*Record excerpts*.
● ● ● ● ● ● ●

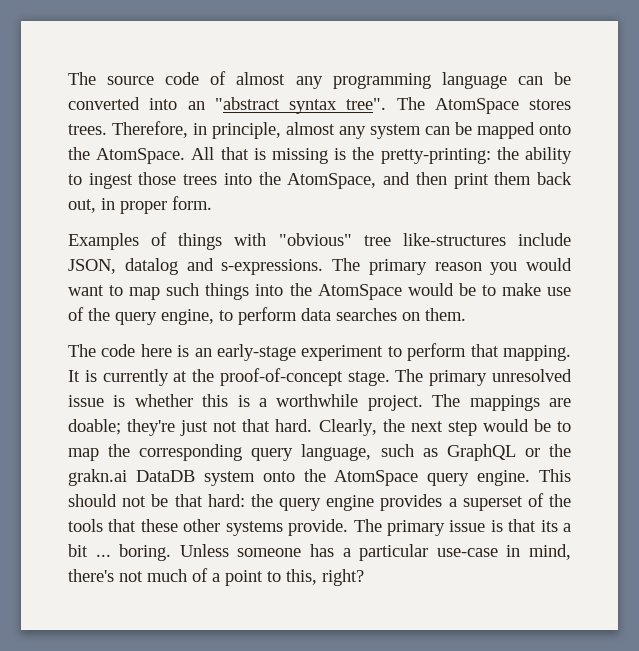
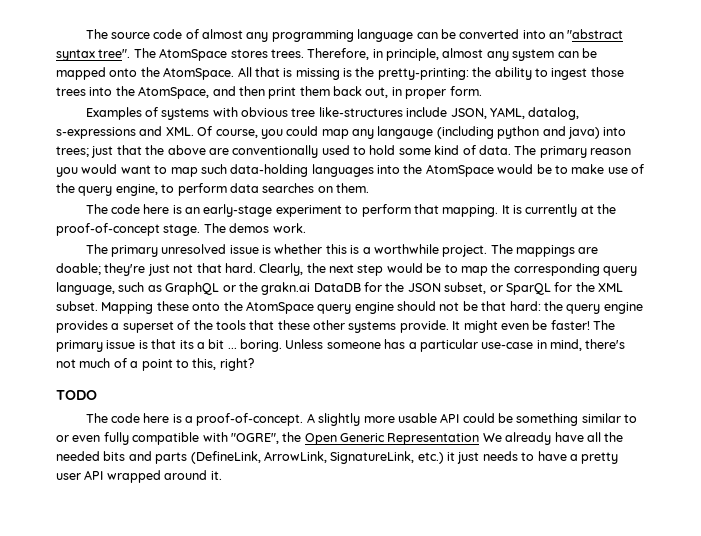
[178,233,352,250] things with "obvious" -> [161,107,289,120] systems with obvious
[124,258,324,275] datalog and s-expressions. -> [489,107,580,120] [56,126,627,139] [56,145,511,158] YAML, datalog, s-expressions and XML. Of course, you could map any langauge (including python and java) into trees; just that the above are conventionally used to hold some kind of data.
[205,283,250,300] things -> [230,164,374,177] data-holding languages
(424, 375) none -> [229,223,306,233] [85,244,108,254] demos work. // The
[203,471,255,486] system -> [364,282,623,295] [56,301,189,314] for the JSON subset, or SparQL for the XML subset. Mapping these
[477,469,571,486] engine. This -> [354,302,394,314] engine
(349, 527) none -> [452,320,590,333] It might even be faster!
(364, 577) none -> [56,390,97,400] [85,413,638,426] [56,432,624,445] [56,451,619,464] [56,470,222,483] // TODO // The code here is a proof-of-concept. A slightly more usable API could be something similar to or even fully compatible with "OGRE", the Open Generic Representation We already have all the needed bits and parts (DefineLink, ArrowLink, SignatureLink, etc.) it just needs to have a pretty user API wrapped around it.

● ● ● ● ● ● ●

*To do*. Word for word, repeat each record above; leave out every picture.

*Response area*.
[178,233,352,250] things with "obvious" -> [161,107,289,120] systems with obvious
[124,258,324,275] datalog and s-expressions. -> [489,107,580,120] [56,126,627,139] [56,145,511,158] YAML, datalog, s-expressions and XML. Of course, you could map any langauge (including python and java) into trees; just that the above are conventionally used to hold some kind of data.
[205,283,250,300] things -> [230,164,374,177] data-holding languages
(424, 375) none -> [229,223,306,233] [85,244,108,254] demos work. // The
[203,471,255,486] system -> [364,282,623,295] [56,301,189,314] for the JSON subset, or SparQL for the XML subset. Mapping these
[477,469,571,486] engine. This -> [354,302,394,314] engine
(349, 527) none -> [452,320,590,333] It might even be faster!
(364, 577) none -> [56,390,97,400] [85,413,638,426] [56,432,624,445] [56,451,619,464] [56,470,222,483] // TODO // The code here is a proof-of-concept. A slightly more usable API could be something similar to or even fully compatible with "OGRE", the Open Generic Representation We already have all the needed bits and parts (DefineLink, ArrowLink, SignatureLink, etc.) it just needs to have a pretty user API wrapped around it.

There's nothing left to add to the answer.